*** Opening Dataset ***

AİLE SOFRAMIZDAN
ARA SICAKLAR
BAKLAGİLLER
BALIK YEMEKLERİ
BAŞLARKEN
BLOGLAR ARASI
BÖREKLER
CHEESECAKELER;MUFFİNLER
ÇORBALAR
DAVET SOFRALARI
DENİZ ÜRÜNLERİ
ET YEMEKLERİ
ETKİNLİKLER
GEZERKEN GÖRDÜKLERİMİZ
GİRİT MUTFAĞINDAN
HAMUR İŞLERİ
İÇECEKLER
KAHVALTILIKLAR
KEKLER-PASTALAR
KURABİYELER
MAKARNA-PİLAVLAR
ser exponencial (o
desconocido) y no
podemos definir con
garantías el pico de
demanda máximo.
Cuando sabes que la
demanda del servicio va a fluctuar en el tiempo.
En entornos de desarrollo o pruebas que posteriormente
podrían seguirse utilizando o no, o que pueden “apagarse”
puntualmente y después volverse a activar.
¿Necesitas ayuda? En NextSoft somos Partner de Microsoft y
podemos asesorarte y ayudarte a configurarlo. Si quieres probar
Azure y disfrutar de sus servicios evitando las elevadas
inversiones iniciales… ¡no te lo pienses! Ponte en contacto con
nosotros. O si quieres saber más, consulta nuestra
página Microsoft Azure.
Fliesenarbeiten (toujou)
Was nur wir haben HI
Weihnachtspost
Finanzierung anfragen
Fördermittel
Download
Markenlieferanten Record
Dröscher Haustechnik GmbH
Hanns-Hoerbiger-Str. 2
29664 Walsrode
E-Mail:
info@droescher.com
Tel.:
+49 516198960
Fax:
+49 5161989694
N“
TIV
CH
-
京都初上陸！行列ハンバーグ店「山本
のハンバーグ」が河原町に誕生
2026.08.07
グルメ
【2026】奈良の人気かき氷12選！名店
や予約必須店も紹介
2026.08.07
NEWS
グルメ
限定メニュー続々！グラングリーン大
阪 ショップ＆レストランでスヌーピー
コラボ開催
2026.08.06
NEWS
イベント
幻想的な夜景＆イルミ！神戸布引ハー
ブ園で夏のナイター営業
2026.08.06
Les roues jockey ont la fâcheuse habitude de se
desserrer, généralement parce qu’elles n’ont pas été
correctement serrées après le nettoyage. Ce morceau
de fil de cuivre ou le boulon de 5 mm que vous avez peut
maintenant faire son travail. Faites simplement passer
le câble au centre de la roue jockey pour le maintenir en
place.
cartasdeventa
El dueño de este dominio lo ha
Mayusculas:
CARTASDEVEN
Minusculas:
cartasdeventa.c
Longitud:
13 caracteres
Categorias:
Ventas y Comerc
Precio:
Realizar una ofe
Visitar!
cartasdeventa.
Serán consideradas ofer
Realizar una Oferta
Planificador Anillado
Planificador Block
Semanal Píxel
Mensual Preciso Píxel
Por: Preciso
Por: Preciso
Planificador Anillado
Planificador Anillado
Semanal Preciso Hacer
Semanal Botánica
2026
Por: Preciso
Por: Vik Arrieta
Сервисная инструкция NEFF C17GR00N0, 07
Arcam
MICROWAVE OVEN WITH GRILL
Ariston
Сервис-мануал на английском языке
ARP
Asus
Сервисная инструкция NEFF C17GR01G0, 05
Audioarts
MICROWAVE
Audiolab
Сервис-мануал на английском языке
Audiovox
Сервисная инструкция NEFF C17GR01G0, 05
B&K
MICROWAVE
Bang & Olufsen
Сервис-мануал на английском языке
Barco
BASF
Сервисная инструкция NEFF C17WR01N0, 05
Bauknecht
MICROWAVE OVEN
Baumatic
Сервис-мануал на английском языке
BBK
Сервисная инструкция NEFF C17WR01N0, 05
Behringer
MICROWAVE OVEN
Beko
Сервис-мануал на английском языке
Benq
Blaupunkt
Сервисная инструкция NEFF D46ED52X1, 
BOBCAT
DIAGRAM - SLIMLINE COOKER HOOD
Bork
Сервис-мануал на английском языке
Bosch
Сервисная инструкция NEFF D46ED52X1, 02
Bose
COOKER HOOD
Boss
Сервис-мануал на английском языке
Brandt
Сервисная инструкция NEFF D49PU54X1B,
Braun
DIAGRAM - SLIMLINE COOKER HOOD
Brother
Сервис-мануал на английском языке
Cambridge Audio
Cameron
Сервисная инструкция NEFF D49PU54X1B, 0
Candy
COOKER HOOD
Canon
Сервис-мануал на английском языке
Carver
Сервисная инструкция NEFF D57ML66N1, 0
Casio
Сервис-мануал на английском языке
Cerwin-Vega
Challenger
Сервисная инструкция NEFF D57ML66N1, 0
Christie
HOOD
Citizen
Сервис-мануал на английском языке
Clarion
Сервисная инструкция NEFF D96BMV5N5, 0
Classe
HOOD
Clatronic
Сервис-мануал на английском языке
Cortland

*** Closing Dataset ***

- **Task statement**: Please rewrite the records from the first line up to and including the line with "KAHVALTILIKLAR", putting "TARİFLERİ" in place of "YEMEKLERİ" and keeping everything else the same.

- **Problem solution**:
AİLE SOFRAMIZDAN
ARA SICAKLAR
BAKLAGİLLER
BALIK TARİFLERİ
BAŞLARKEN
BLOGLAR ARASI
BÖREKLER
CHEESECAKELER;MUFFİNLER
ÇORBALAR
DAVET SOFRALARI
DENİZ ÜRÜNLERİ
ET TARİFLERİ
ETKİNLİKLER
GEZERKEN GÖRDÜKLERİMİZ
GİRİT MUTFAĞINDAN
HAMUR İŞLERİ
İÇECEKLER
KAHVALTILIKLAR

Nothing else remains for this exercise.